2. Googleアナリティクスで確認する
Google Analytics 4では、以下の手順で確認できます。
- 「レポート」→「ライフサイクル」→「集客」→「トラフィック獲得」
- 「セカンダリディメンション」で「デバイスカテゴリ」を追加
- フィルタで「Bingbot」を検索
3. Bingウェブマスターツールで確認する
「サイトエクスプローラー」→「クロール」セクションで、最新のクロール情報が確認できます。
よくある問題とトラブルシューティング
Bingbot関連でよく発生する問題と解決方法です。
問題1:Bingbotがサイトに来ない
原因
- robots.txtでブロックしている
- サイトが新しすぎる
- 被リンクが少ない
- サイトマップを送信していない
解決方法
- robots.txtを確認する
- Bingウェブマスターツールにサイトを登録する
- サイトマップを送信する
- SNSでコンテンツをシェアする
- 他のサイトから被リンクを獲得する
問題2:クロール頻度が高すぎてサーバー負荷が上がる
原因
Bingbotが頻繁にアクセスしすぎている。
解決方法
robots.txtでCrawl-delayを設定します。
User-agent: Bingbot
Crawl-delay: 10
または、Bingウェブマスターツールの「クロール制御」で調整します。
問題3:特定のページがインデックスされない
原因
- noindexタグが設定されている
- robots.txtでブロックしている
- ページの品質が低いと判断されている
- 重複コンテンツと判定されている
解決方法
- noindexタグを確認する
<!-- これがあると検索結果に表示されない -->
<meta name="robots" content="noindex">
- robots.txtを確認する
- コンテンツの質を改善する
- canonicalタグで正規URLを指定する
問題4:Bingbotが404エラーを返す
原因
削除されたページや存在しないページへのリンクがある。
解決方法
- Bingウェブマスターツールでエラーページを確認
- 内部リンクを修正する
- 外部からのリンクが原因なら、301リダイレクトを設定する
301リダイレクトの例(.htaccess)
Redirect 301 /old-page.html https://example.com/new-page.html
Bingbotを装った悪意のあるボット
注意が必要なのは、Bingbotを装った偽物のボットが存在することです。
本物のBingbotを見分ける方法
IPアドレスの確認
本物のBingbotは、Microsoftが所有するIPアドレスからアクセスします。
主に以下の範囲です。
- 40.77.167.0/24
- 65.52.0.0/14
- 157.55.0.0/16
- 207.46.0.0/16
逆引きDNSで確認する
手順
- アクセスログからIPアドレスを取得
- 逆引きDNSで確認
- ホスト名に「search.msn.com」が含まれていれば本物
コマンド例
nslookup 40.77.167.xxx
正規のBingbotなら、以下のような結果が返ります。
xxx.167.77.40.in-addr.arpa name = msnbot-40-77-167-xxx.search.msn.com.
偽物への対処
本物でないことが判明したら、アクセスをブロックしましょう。
.htaccessでIPをブロック
Deny from 123.456.789.0
まとめ
Bingbotは、Microsoftが運用するWebクローラーで、Bing検索にサイトを登録するために重要な役割を果たしています。

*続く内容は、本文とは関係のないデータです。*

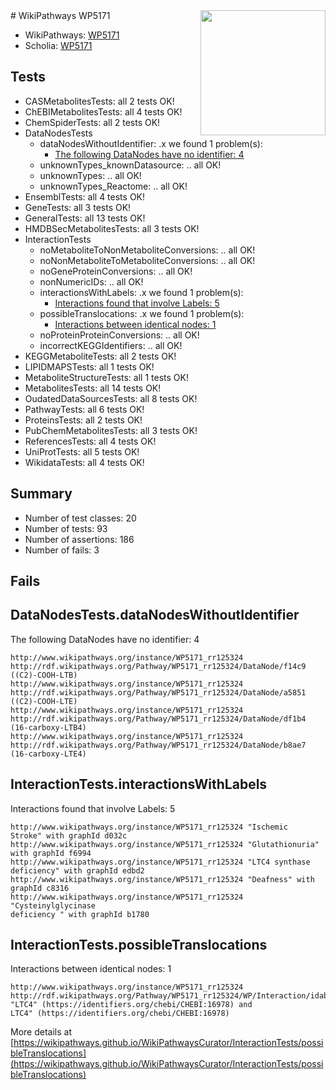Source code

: <img style="float: right; width: 200px" src="https://upload.wikimedia.org/wikipedia/commons/thumb/8/83/Wplogo_with_text_500.png/640px-Wplogo_with_text_500.png" />
# WikiPathways WP5171

* WikiPathways: [WP5171](https://wikipathways.org/pathways/WP5171)
* Scholia: [WP5171](https://scholia.toolforge.org/wikipathways/WP5171)
## Tests
* CASMetabolitesTests: all 2 tests OK!
* ChEBIMetabolitesTests: all 4 tests OK!
* ChemSpiderTests: all 2 tests OK!
* DataNodesTests
    * dataNodesWithoutIdentifier: .x we found 1 problem(s):
        * [The following DataNodes have no identifier: 4](#d2d32fa3)
    * unknownTypes_knownDatasource: .. all OK!
    * unknownTypes: .. all OK!
    * unknownTypes_Reactome: .. all OK!
* EnsemblTests: all 4 tests OK!
* GeneTests: all 3 tests OK!
* GeneralTests: all 13 tests OK!
* HMDBSecMetabolitesTests: all 3 tests OK!
* InteractionTests
    * noMetaboliteToNonMetaboliteConversions: .. all OK!
    * noNonMetaboliteToMetaboliteConversions: .. all OK!
    * noGeneProteinConversions: .. all OK!
    * nonNumericIDs: .. all OK!
    * interactionsWithLabels: .x we found 1 problem(s):
        * [Interactions found that involve Labels: 5](#630d267c)
    * possibleTranslocations: .x we found 1 problem(s):
        * [Interactions between identical nodes: 1](#1c118206)
    * noProteinProteinConversions: .. all OK!
    * incorrectKEGGIdentifiers: .. all OK!
* KEGGMetaboliteTests: all 2 tests OK!
* LIPIDMAPSTests: all 1 tests OK!
* MetaboliteStructureTests: all 1 tests OK!
* MetabolitesTests: all 14 tests OK!
* OudatedDataSourcesTests: all 8 tests OK!
* PathwayTests: all 6 tests OK!
* ProteinsTests: all 2 tests OK!
* PubChemMetabolitesTests: all 3 tests OK!
* ReferencesTests: all 4 tests OK!
* UniProtTests: all 5 tests OK!
* WikidataTests: all 4 tests OK!


## Summary

* Number of test classes: 20
* Number of tests: 93
* Number of assertions: 186
* Number of fails: 3

## Fails

<a name="d2d32fa3" />

## DataNodesTests.dataNodesWithoutIdentifier

The following DataNodes have no identifier: 4
```
http://www.wikipathways.org/instance/WP5171_rr125324 http://rdf.wikipathways.org/Pathway/WP5171_rr125324/DataNode/f14c9 ((C2)-COOH-LTB)
http://www.wikipathways.org/instance/WP5171_rr125324 http://rdf.wikipathways.org/Pathway/WP5171_rr125324/DataNode/a5851 ((C2)-COOH-LTE)
http://www.wikipathways.org/instance/WP5171_rr125324 http://rdf.wikipathways.org/Pathway/WP5171_rr125324/DataNode/df1b4 (16-carboxy-LTB4)
http://www.wikipathways.org/instance/WP5171_rr125324 http://rdf.wikipathways.org/Pathway/WP5171_rr125324/DataNode/b8ae7 (16-carboxy-LTE4)
```

<a name="630d267c" />

## InteractionTests.interactionsWithLabels

Interactions found that involve Labels: 5
```
http://www.wikipathways.org/instance/WP5171_rr125324 "Ischemic
Stroke" with graphId d032c
http://www.wikipathways.org/instance/WP5171_rr125324 "Glutathionuria" with graphId f6994
http://www.wikipathways.org/instance/WP5171_rr125324 "LTC4 synthase
deficiency" with graphId edbd2
http://www.wikipathways.org/instance/WP5171_rr125324 "Deafness" with graphId c8316
http://www.wikipathways.org/instance/WP5171_rr125324 "Cysteinylglycinase 
deficiency " with graphId b1780
```

<a name="1c118206" />

## InteractionTests.possibleTranslocations

Interactions between identical nodes: 1
```
http://www.wikipathways.org/instance/WP5171_rr125324 http://rdf.wikipathways.org/Pathway/WP5171_rr125324/WP/Interaction/idabf0aac0 "LTC4" (https://identifiers.org/chebi/CHEBI:16978) and 
LTC4" (https://identifiers.org/chebi/CHEBI:16978)
```

More details at [https://wikipathways.github.io/WikiPathwaysCurator/InteractionTests/possibleTranslocations](https://wikipathways.github.io/WikiPathwaysCurator/InteractionTests/possibleTranslocations)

Googleほどのシェアはありませんが、Windows環境やChatGPTの検索機能など、様々な場面で活用されているんですね。
この記事のポイント
- BingbotはBingの検索エンジンが使用するWebクローラー
- Bingのシェアは日本で3〜5%程度だが、無視できない規模
- BingbotとGooglebotでは評価基準や技術的な違いがある
- robots.txtでクロールを制御できる
- Bingウェブマスターツールで詳細な分析が可能
- メタタグ、ソーシャルシグナル、構造化データがBingで重要
- クロール頻度やエラーは適切に管理する必要がある
- 偽物のBingbotに注意し、逆引きDNSで確認する
Googleだけでなく、Bingにも適切に対応することで、より多くのユーザーにサイトを見てもらえるチャンスが広がります。
Bingウェブマスターツールへの登録は無料ですし、設定も難しくありません。
まだ対応していない方は、この機会にぜひ登録してみてください。検索エンジン経由のアクセスが増えるかもしれませんよ!